The advantage of youth work is that it can be carried out in all places where young people gather, such as youth spaces, public areas, and in the digital world, which has become an essential part of our everyday life.
Online youth work is a subtype of digital youth work. This expression refers to activities that take place online, at least to some extent.
We can operate online in two ways – preventively as online “street” youth workers or by creating digital spaces where we strengthen youth groups and communities.
What do we mean by digital space?
Melvin defines digital spaces as the digital “locales” where young people gather, with digital places giving meaning, memories, and feelings. In her article, we find that for many young people, digital places provide a constant connection to their peers, a way of validating who they are becoming and receiving emotional reassurance that they belong. With these characteristics, the web has enormous potential as a place for youth work.
What do youth workers recognize as an advantage of online youth work?
With online activities, we can reach young people geographically distant from our organizations and save them travel time and the costs of live participation. Bringing activities online makes them more accessible to young people who would otherwise not be able to participate (such as farmers and people from remote areas with poor public transport links).
Digital spaces enable more regular contacts, even in the case of remote (international) teams. Online meetings require less time investment, since they are usually shorter, more focused, and consequently more productive.

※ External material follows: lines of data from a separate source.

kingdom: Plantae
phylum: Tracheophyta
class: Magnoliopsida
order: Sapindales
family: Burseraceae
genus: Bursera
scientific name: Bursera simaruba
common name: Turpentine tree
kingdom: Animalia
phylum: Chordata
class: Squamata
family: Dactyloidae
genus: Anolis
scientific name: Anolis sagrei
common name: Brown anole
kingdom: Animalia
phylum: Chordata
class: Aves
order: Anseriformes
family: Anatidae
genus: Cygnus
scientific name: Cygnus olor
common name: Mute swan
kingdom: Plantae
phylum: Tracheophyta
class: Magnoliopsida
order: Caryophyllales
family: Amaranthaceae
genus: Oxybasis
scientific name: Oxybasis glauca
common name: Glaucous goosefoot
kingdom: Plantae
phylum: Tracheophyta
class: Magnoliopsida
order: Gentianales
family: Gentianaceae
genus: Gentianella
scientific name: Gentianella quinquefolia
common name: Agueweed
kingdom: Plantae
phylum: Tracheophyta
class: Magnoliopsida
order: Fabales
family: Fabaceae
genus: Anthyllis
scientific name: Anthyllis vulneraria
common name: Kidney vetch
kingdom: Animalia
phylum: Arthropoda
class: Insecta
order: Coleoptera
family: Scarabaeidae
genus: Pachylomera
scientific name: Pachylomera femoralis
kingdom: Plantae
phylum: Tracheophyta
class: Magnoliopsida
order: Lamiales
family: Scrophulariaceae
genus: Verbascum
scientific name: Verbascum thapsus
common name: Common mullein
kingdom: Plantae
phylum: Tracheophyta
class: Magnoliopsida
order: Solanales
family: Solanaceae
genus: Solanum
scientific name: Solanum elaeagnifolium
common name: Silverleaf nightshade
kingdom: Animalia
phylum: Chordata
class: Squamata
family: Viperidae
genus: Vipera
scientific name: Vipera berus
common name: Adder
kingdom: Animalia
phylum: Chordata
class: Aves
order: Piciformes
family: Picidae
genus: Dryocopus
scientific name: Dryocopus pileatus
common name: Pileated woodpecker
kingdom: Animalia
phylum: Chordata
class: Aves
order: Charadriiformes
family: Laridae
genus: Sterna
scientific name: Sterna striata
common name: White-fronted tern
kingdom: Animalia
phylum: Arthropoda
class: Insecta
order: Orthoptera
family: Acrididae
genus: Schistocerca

With online youth work, we can provide greater privacy and anonymity for the participants. They can decide how much and what they will share with the group, while the level of participation is very diverse: they can type, turn on the camera, and/or speak. At the same time, no one sees them entering spaces associated with particular communities (this is especially relevant for LGBTQIA+ youth, and even more so for young people who have not yet come out). Online activities may also be more friendly to young people who avoid social contact due to anxiety, phobias, and other similar conditions. Furthermore, young people can still be present even in case of illness.
Online youth work will probably not replace offline youth work, but it should not be overlooked in a world characterized by technological development and our ever-increasing online presence.